Еще одна деталь картины заняла свое место. Северин так наглядно объяснял ей тонкости карточной зависимости — даже если и рассказывал о Фальке, — что только теперь она поняла: подобное мог рассказать только тот, кто на себе испытал все перипетии игры.
— Да, он привычно переводил стрелки на меня, — объяснил Фальк. — Он был серьезно болен. Пока он кормил отца историями о моих карточных долгах, на него не упала даже тень подозрения. Если где-то пропадали деньги, то думали, что вор я.
— Точно, — сказала Жасмин. — Он обвинил тебя в том, что ему пришлось присвоить себе чеки, чтобы погасить твои карточные долги.

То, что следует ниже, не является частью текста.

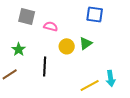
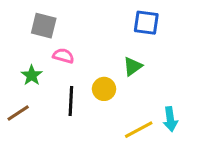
pink semicircle: (51, 26) -> (63, 56), moved
yellow circle: (67, 46) -> (104, 89), moved

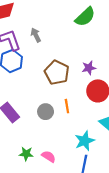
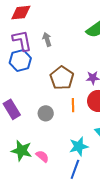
orange line: (67, 106) -> (73, 105), moved
green star: (26, 154) -> (21, 151), size x1.5

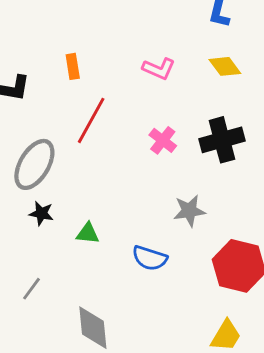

Фальк задумчиво посмотрел на нее.
— И ты ему сразу же поверила?
— Знаешь, а ведь твоя мать рассказывала то же самое.
Он горько улыбнулся.
— Моя мать поделилась с тобой семейными тайнами? Вот так мама! Должно быть, обо мне ходят целые легенды. Но Адельтрауд не такая доверчивая, как может показаться. Она уже давно подозревала, что не Северин подставлялся ради брата, а я брал на себя его грехи. Одно только ясно как день: если бы отец узнал, что Северин играет по-крупному, то не сделал бы его своим наследником. Северин рассчитывал сорвать джек-пот, чтобы стать от него независимым. Под независимостью он понимал только материальную свободу. Одна лишь мысль о том, что он будет работать по восемь часов в сутки и получать зарплату, пугала его. Северин, например, не мог представить себе жизнь в двухкомнатной квартире, которую, не дай Бог, ему пришлось бы снимать. Он жаждал денег вплоть до самоуничтожения. Шесть лет назад, получив в наследство от бабушки несколько домов в Берлине, Северин в какой-то степени обуздал свою страсть к картам. Он начал чувствовать свою независимость. Но еще больше его сдерживала Николь. Она постоянно угрожала ему, что все расскажет нашему отцу. Ее бесило, когда Северин мог запросто проиграть больше ста тысяч в месяц. И я уверен, что Николь ни перед чем не остановилась бы, чтобы выйти за него замуж и спасти дома в Берлине, даже если бы Северина признали недееспособным. Ее присутствие оказывало на брата сильное влияние.
— О Боже! — вырвалось у Жасмин. Наконец-то ей стало понятно, почему семья Северина так хотела этой свадьбы с Николь. Даже Адельтрауд, которая, очевидно, знала больше, чем Фальк мог себе представить.